## Your task
Please reproduce the entire listing, character for character.

>>>>>

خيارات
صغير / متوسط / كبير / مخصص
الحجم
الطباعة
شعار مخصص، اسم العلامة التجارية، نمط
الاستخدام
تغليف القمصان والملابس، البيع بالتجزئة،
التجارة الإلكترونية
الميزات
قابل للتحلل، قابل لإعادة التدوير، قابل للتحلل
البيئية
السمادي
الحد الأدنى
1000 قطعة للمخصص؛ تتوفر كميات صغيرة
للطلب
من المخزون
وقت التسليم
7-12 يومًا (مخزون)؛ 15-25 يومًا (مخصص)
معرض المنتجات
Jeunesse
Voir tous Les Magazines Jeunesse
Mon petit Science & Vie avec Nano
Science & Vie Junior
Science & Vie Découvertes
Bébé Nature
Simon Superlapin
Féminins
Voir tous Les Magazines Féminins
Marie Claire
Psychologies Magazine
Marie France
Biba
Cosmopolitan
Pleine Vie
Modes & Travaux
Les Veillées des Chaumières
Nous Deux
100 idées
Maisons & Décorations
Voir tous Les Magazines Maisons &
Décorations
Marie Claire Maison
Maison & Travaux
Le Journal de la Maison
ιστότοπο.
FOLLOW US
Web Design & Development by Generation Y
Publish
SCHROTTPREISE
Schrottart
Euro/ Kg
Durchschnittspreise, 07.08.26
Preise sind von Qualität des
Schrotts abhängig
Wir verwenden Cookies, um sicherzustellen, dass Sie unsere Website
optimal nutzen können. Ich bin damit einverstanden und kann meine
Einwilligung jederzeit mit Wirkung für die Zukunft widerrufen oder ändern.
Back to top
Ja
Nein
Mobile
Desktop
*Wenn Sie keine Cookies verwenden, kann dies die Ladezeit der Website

<<<<<

## Answer to this problem
خيارات
صغير / متوسط / كبير / مخصص
الحجم
الطباعة
شعار مخصص، اسم العلامة التجارية، نمط
الاستخدام
تغليف القمصان والملابس، البيع بالتجزئة،
التجارة الإلكترونية
الميزات
قابل للتحلل، قابل لإعادة التدوير، قابل للتحلل
البيئية
السمادي
الحد الأدنى
1000 قطعة للمخصص؛ تتوفر كميات صغيرة
للطلب
من المخزون
وقت التسليم
7-12 يومًا (مخزون)؛ 15-25 يومًا (مخصص)
معرض المنتجات
Jeunesse
Voir tous Les Magazines Jeunesse
Mon petit Science & Vie avec Nano
Science & Vie Junior
Science & Vie Découvertes
Bébé Nature
Simon Superlapin
Féminins
Voir tous Les Magazines Féminins
Marie Claire
Psychologies Magazine
Marie France
Biba
Cosmopolitan
Pleine Vie
Modes & Travaux
Les Veillées des Chaumières
Nous Deux
100 idées
Maisons & Décorations
Voir tous Les Magazines Maisons &
Décorations
Marie Claire Maison
Maison & Travaux
Le Journal de la Maison
ιστότοπο.
FOLLOW US
Web Design & Development by Generation Y
Publish
SCHROTTPREISE
Schrottart
Euro/ Kg
Durchschnittspreise, 07.08.26
Preise sind von Qualität des
Schrotts abhängig
Wir verwenden Cookies, um sicherzustellen, dass Sie unsere Website
optimal nutzen können. Ich bin damit einverstanden und kann meine
Einwilligung jederzeit mit Wirkung für die Zukunft widerrufen oder ändern.
Back to top
Ja
Nein
Mobile
Desktop
*Wenn Sie keine Cookies verwenden, kann dies die Ladezeit der Website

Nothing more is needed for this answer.